In order to protect the country’s fast-dwindling foreign currency reserves, Ghana wants to pay for oil with gold instead of shelling out precious US dollars, Mahamudu Bawumia, the country’s vice president said on Thursday.
Ghana’s gross international reserves have fallen by about one-third — from $9.7 billion at the end of 2021 to around $6.6 billion at the end of September 2022, according to official data.
The reserves will cover just 2.9 months of the country’s goods and services imports — short of the government’s target of covering three-and-a-half-months worth of imports for 2022, according to a copy of the country’s budget speech delivered by finance minister Ken Ofori-Atta on Thursday.
The Ghanaian government is looking to implement the “new policy regime” of using gold to buy oil products in the first quarter of 2023, in order to counter inflation due to the depreciation of the cedi, Ghana’s currency. The cedi has fallen against the US dollars because there is strong demand for the greenback from oil importers, Bawumia explained in a Facebook post on Thursday.
By not using the US dollar in the country’s oil trade, the move is expected to reduce the “persistent depreciation” of the cedi, because sellers of fuel in the country will no longer have to take the dollar-cedi exchange rate into account when pricing their products, he added.
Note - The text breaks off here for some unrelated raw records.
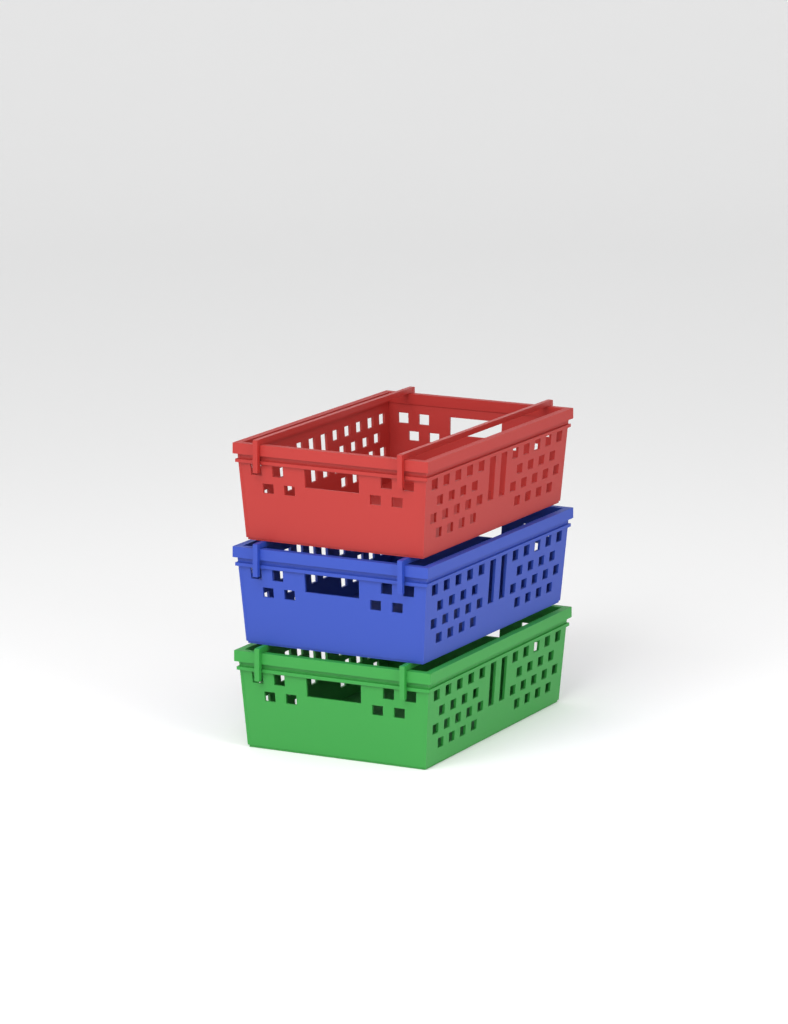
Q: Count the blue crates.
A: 1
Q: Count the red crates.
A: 1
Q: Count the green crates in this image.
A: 1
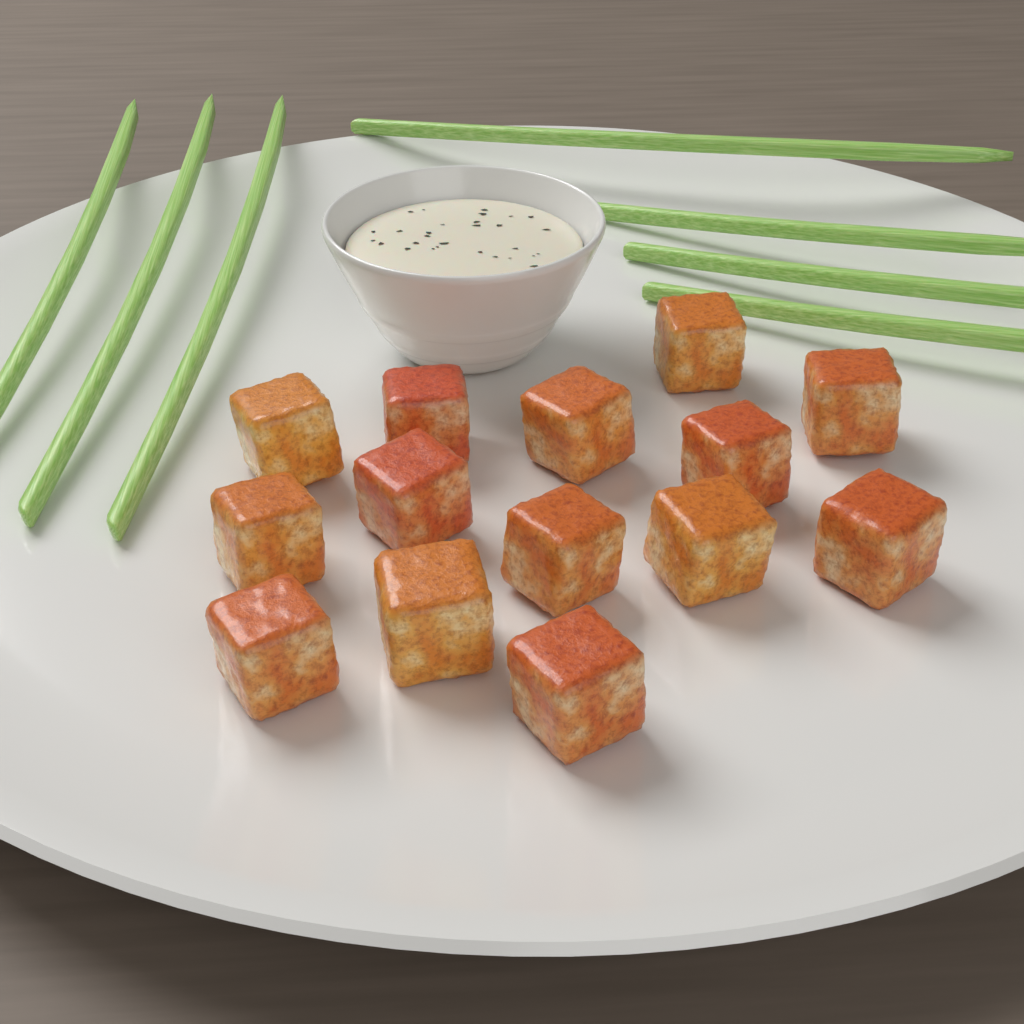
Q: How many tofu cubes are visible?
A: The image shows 14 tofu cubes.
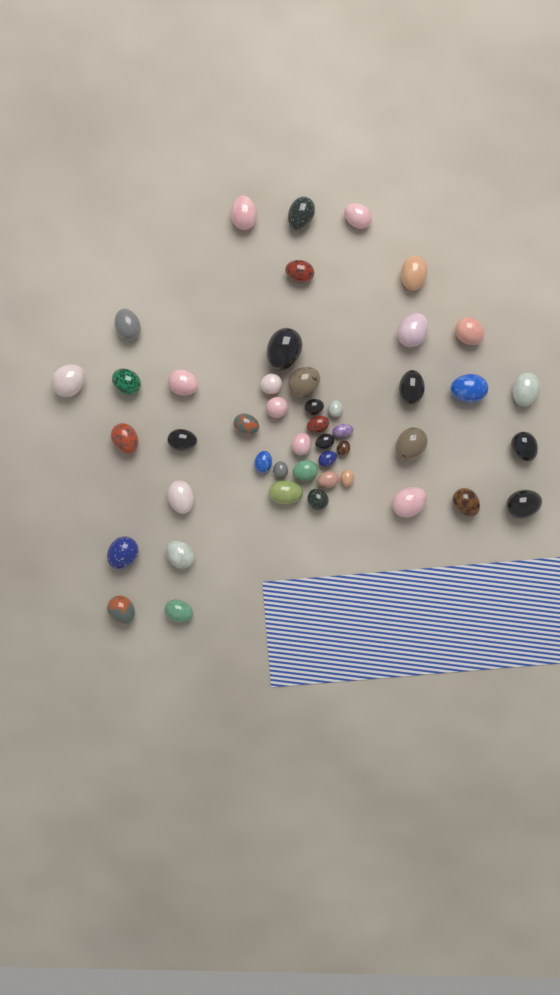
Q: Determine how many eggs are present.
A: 46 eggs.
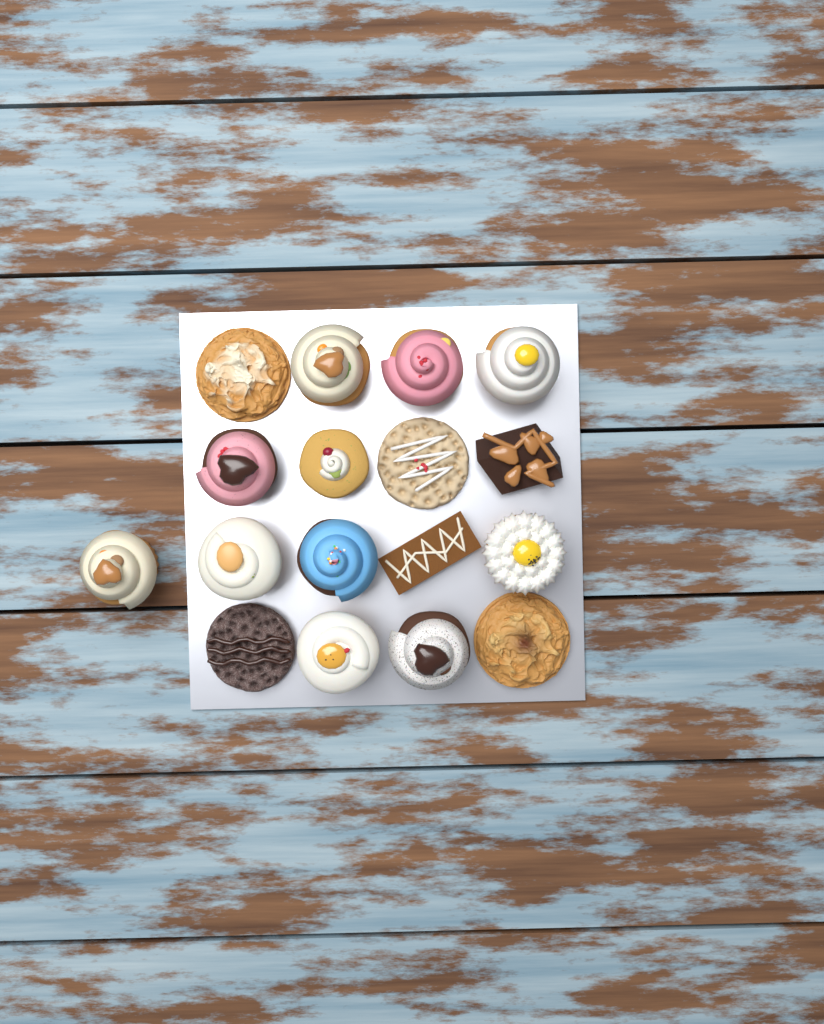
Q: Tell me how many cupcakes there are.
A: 11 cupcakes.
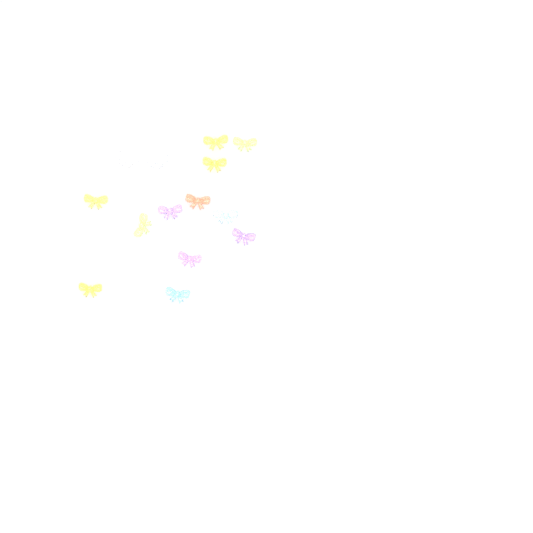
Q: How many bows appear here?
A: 14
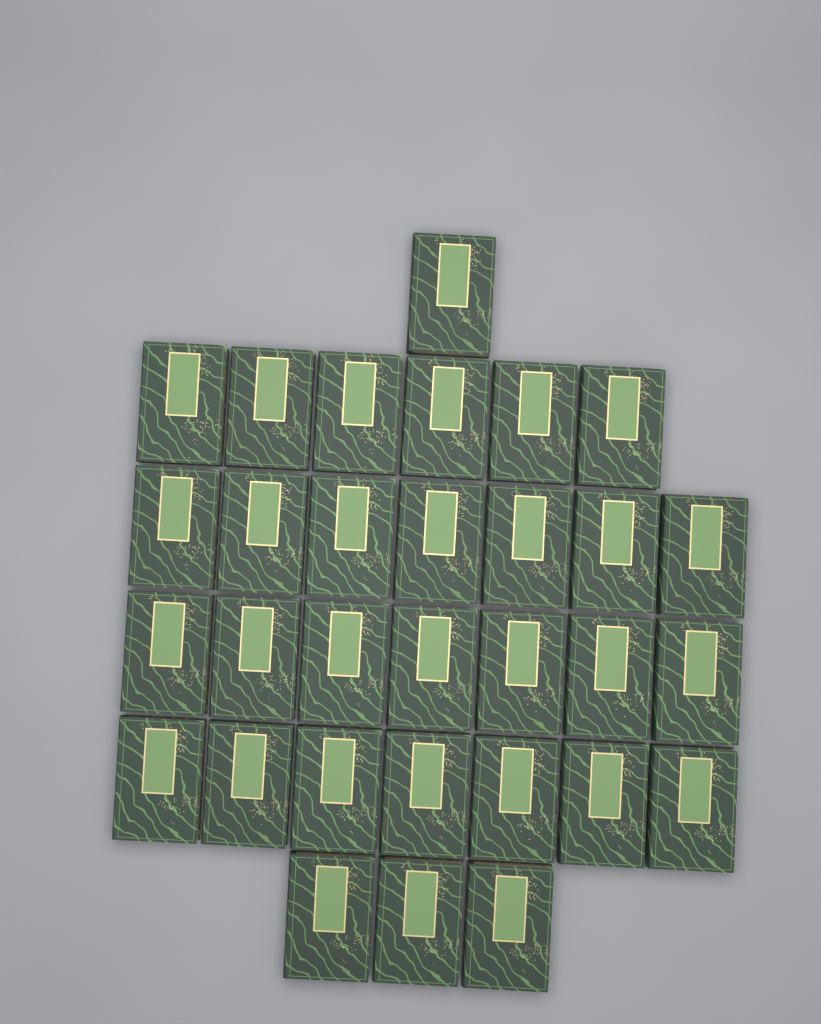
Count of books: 31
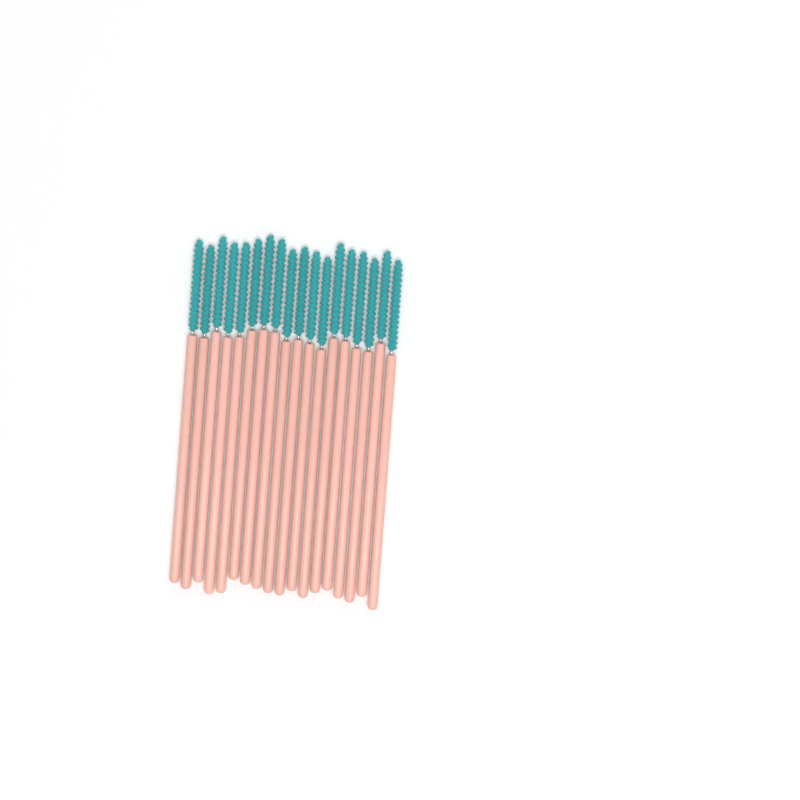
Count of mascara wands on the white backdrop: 18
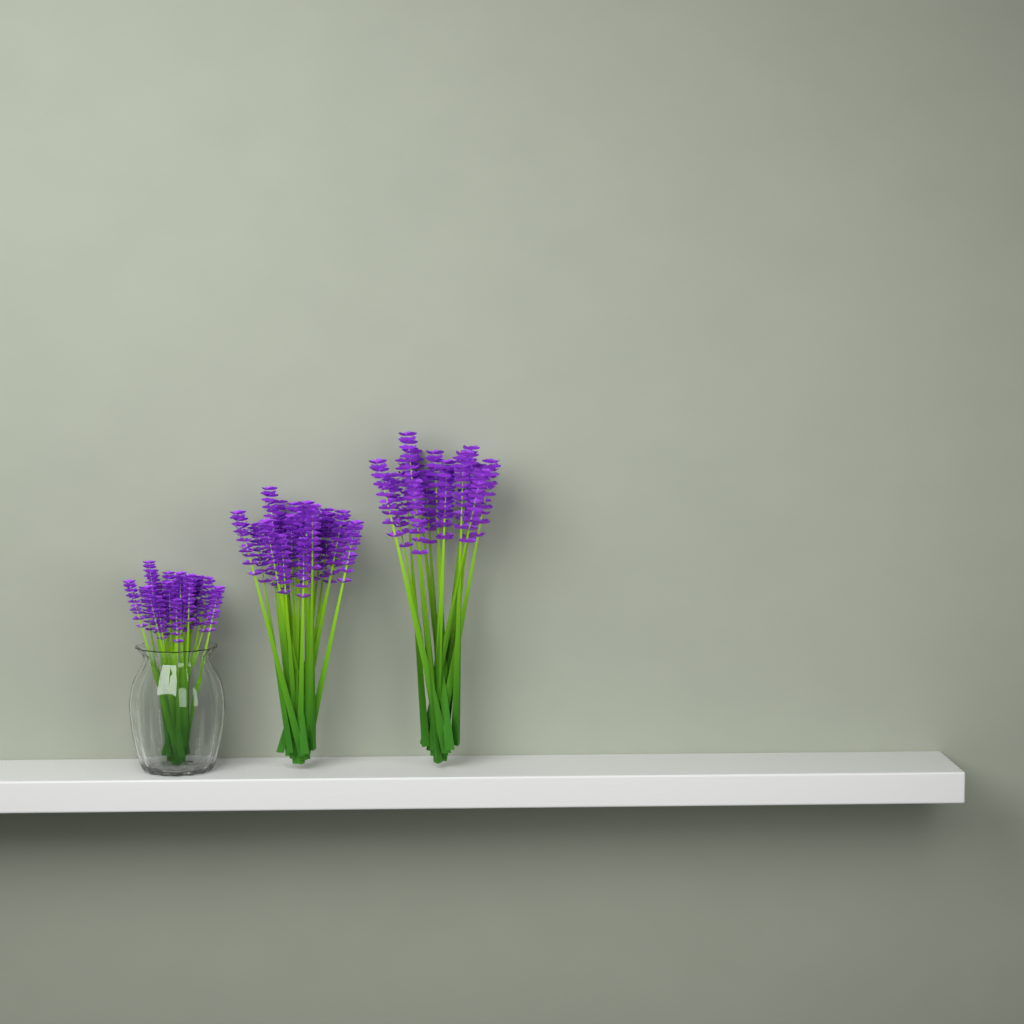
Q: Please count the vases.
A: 1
Ghana’s gold-for-oil policy is unusual because it itself is an oil producing country. However, it still has to import refined oil products such as petrol and diesel, because Ghana’s only oil refinery has been offline following an explosion in 2017, per Reuters.
It’s even more unusual, as barter deals typically involve an oil-producing country trading for non-oil goods.
But Ghana — which also produces gold — is mired in a debt crisis and is negotiating a relief package with the International Monetary Fund.
Finance minister Ofori-Atta said in his Thursday speech the country is “in high risk of debt distress” as the cedi’s depreciation was “seriously affecting” its ability to manage its public debt. The cedi has lost more than half its value against the US dollar so far this year.